A tão esperada resposta da Amazon enquanto o SpaceX Starlink finalmente se aproxima da decolagem. De acordo com o relatório exclusivo da ReutersA empresa planeja lançar seu serviço de internet via satélite Leo ainda este ano, depois que o lançamento de seu último foguete aumentou a constelação para 394 satélites em órbita.
As peças estão finalmente se encaixando para o Projeto Kuiper
Um marco foi alcançado A última missão da Amazon 29 satélites adicionais foram implantados em foguetes Atlas V da United Launch Alliance (ULA). Segundo Chris Weber, presidente do Amazon Lion (anteriormente conhecido como Projeto Kuiper), ainda há trabalho a ser feito antes que os satélites atinjam suas posições operacionais finais. Mesmo assim, a Amazon já fez o suficiente para começar a desenvolver o seu primeiro este ano.

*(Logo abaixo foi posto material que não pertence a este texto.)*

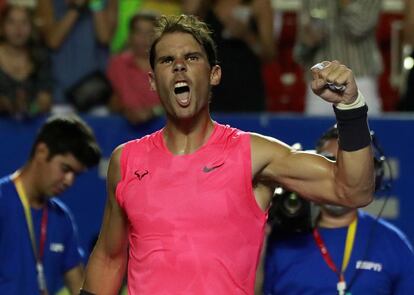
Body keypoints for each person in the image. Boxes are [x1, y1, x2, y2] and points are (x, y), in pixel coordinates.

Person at [81, 15, 375, 295]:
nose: (179, 66)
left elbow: (353, 191)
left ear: (214, 75)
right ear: (152, 80)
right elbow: (109, 257)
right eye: (167, 60)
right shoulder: (126, 161)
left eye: (192, 57)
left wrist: (350, 109)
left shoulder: (254, 155)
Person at [262, 126, 414, 294]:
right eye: (330, 163)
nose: (341, 175)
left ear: (371, 175)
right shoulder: (277, 239)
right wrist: (260, 235)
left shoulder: (393, 244)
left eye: (350, 167)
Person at [0, 115, 102, 294]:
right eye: (65, 169)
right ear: (41, 152)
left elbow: (79, 285)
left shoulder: (62, 218)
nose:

A Amazon não revelou quais países ou regiões receberão o serviço primeiro. No entanto, a Reuters relata que a cobertura deverá começar perto do norte e do sul da Terra, antes de se expandir gradualmente para o equador, à medida que mais satélites acedem à rede. Em última análise, Leo pretende implantar mais de 3.200 satélites para cobertura global de banda larga.
Um novo rival sério para Starlink
Ao contrário dos serviços tradicionais de Internet via satélite que dependem de alguns satélites colocados muito acima da Terra, a Órbita Terrestre Baixa (LEO) coloca milhares de satélites muito mais próximos do planeta. Isso reduzirá significativamente a latência e, ao mesmo tempo, melhorará a velocidade, tornando a tecnologia muito mais útil para tudo, desde streaming e videochamadas até jogos online e trabalho remoto.
Ele só quer fazer barulho no mercado amazônico. Assim como a Starlink, a empresa planeja vender serviços de Internet para residências que usam terminais de usuário dedicados, bem como para empresas, governos e setores como companhias aéreas. Com o Starlink já operando quase 10.000 satélites, a Amazon ainda tem muito o que fazer. Mas quando outro grande player pudesse entrar na categoria Internet LEO, isso poderia significar, em última análise, mais concorrência, melhor cobertura e preços potencialmente mais baixos para os clientes nos próximos anos.